Kante & Sport – München, Ampere
Der Hamburger Ambitionsrock-Karneval zieht mit fiebriger Intensität durch München: eine Offenbarung.
Für Felix Müller ist das an diesem Abend ein echter Marathon: Bevor er als Gitarrist mit Kante auf die Bühne geht, eröffnet er das Konzert mit seiner eigenen kleinen Band Sport, die ausgelassen der halb vergessenen Tugend des Rocktrios frönt, mit dickem Schweinerockbassisten, herzhaft dreschendem Schlagzeuger und gelegentlichen Noise-Eskapaden. Die Songs ihrer tollen Platte AUFSTIEG UND FALL der Gruppe Sport sind auf angenehme Weise unreifer und unbekümmerter als die der großen Bruderband, hier gibt es nichts Gravitätisches, stattdessen sorglose Lust am Ausbruch – und die heute besonders passende Zeile vom „Vorprogramm der Band, die man leider besser kennt“.

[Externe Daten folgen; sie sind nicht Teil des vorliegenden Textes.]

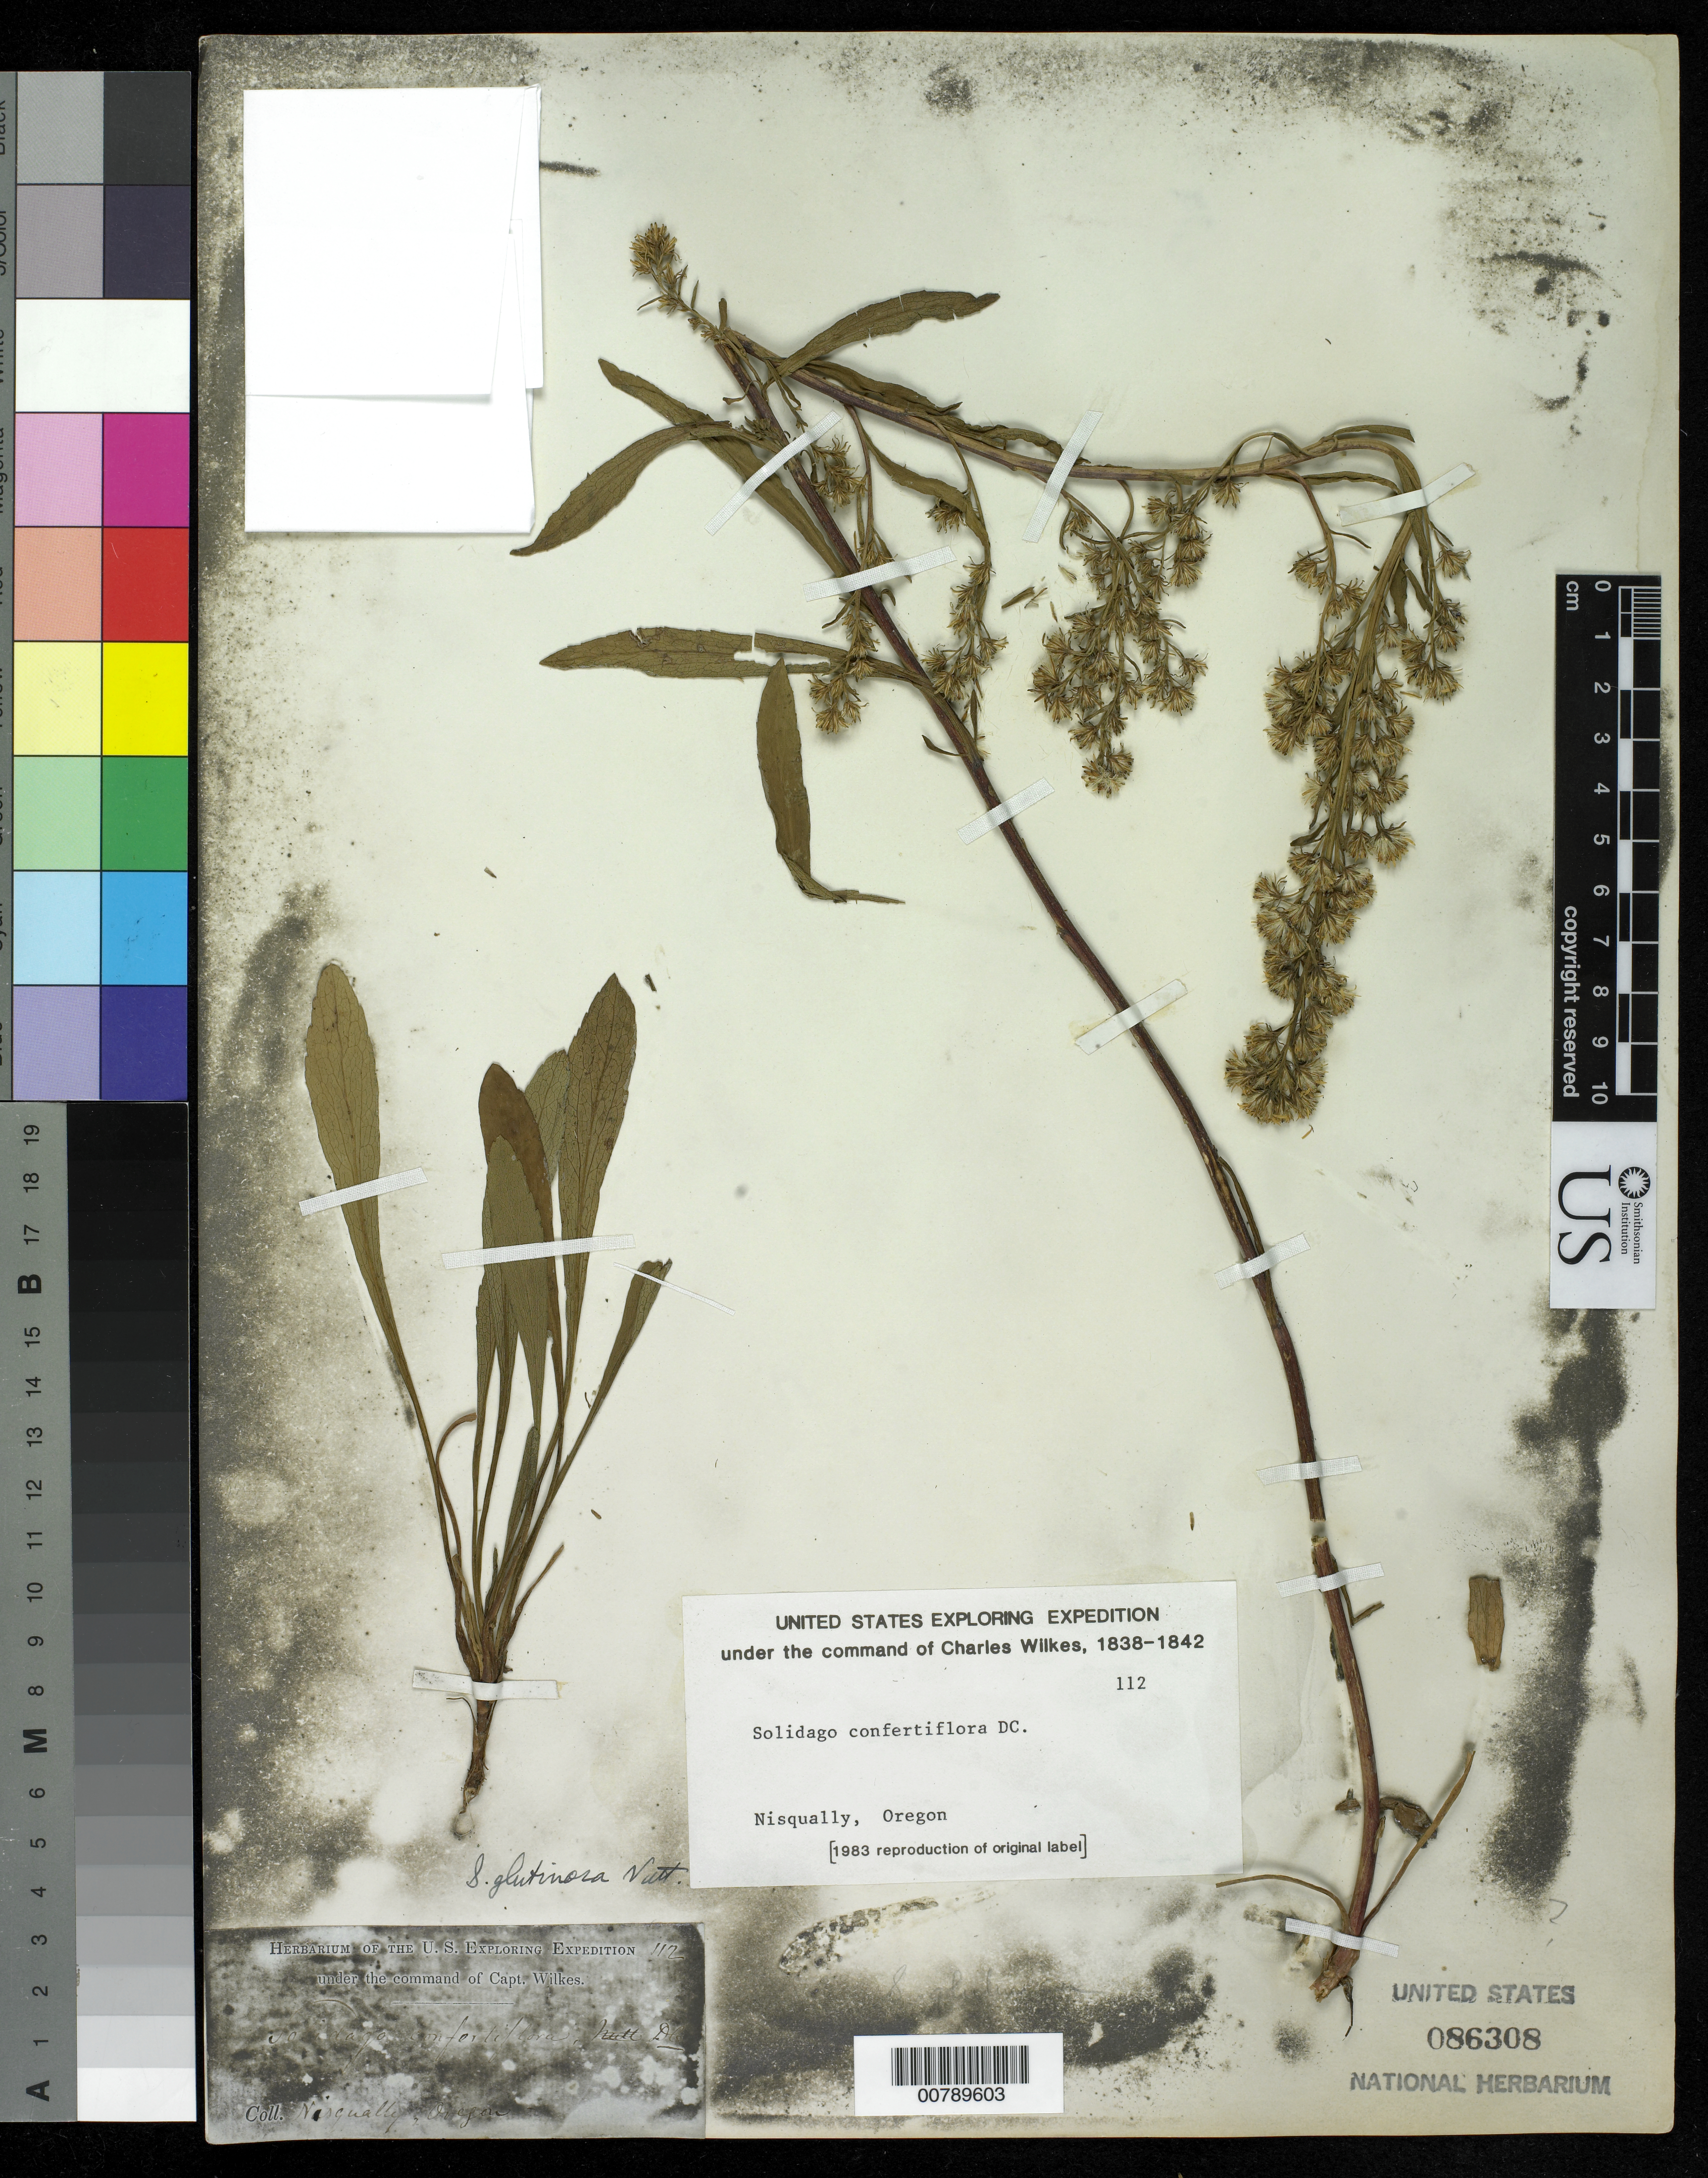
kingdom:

Ebendiese betritt kurz darauf auffallend fröhlich den überhitzten Club, stellt sich artig als „Kante aus Hamburg“
vor und beginnt: „Es ist heiß und es ist schwül. Das Licht zu hell, die Farben grell.“ Es folgt fast das ganze neue Album DIE TIERE SIND UNRUHIG, und war dieses packende Dokument der Leidenschaft schon als Tonträger großartig, so wächst es hier noch mal ein wenig weiter, zu allumfassender Wucht und bestürzender Wahrhaftigkeit. „Ich hab’s gesehen“, kündigt Peter Thiessen als „tiefen Blick in den Abgrund der Apokalypse mit einer guten Portion Humor“ an – von dieser Ambivalenz aus schonungslosem Ernst und heiterer Selbstironie lebt dieses Konzert. „Die Wahrheit“ habe es „in den Chartsganz nach oben geschafft“, witzelt Thiessen über eines seiner zornigsten, düstersten Stücke, „in den Psychiatrie-Charts“. Ganz und gar unglaublich wird es beim insgeheimen Hit der neuen Platte, dem frohgemuten, witzigen „Die größte Party der Geschichte“: Nachdem die jetzt schon legendäre Rap-Passage mit Felix Müller als Türsteher der Hölle bereits für Verzückung gesorgt hat, beginnt Peter Thiessen, der Mann, der immer diese traurigen Texte schreibt, mit „Party! Party!“-Rufen seine Zuschaueranzufeuern, Sport-Bassist und Kante-Gitarrenreicher Christian Smukal hält ein selbst gemaltes „PARTY“-Banner hoch, und Felix Müller urteilt über das Publikum: „Ich glaube, München ist eine ausbaufähige Stadt.“ Vor allem ist München an diesem Abend eine Stadt, die Kante gebannt lauscht, beim meditativen Instrumentalrrip in der Mitte von „Ich kann die Hand vor meinen Augen nicht mehr sehen“, beim Stereolab-Cover „French Disko“, und beim Evergreen „Die Summer der einzelnen Teile“ sowieso. Thiessens lange Haare fliegen, die neue Rockhärte, von der zur Zeit so viel die Rede ist, macht nicht nur Spaß, sondern sehr viel Sinn. Kante singen von der Dunkelheit, dem Rausch, der Hitze und dem Karneval, von Tieren, Straßen, Schatten und von saurer Milch. Sie künden von einem verstörten Lebensgefühl, von der Notwendigkeit des Zweifels und dem Glück des Wandels. Sie sind die wunde Stelle mitten unter uns.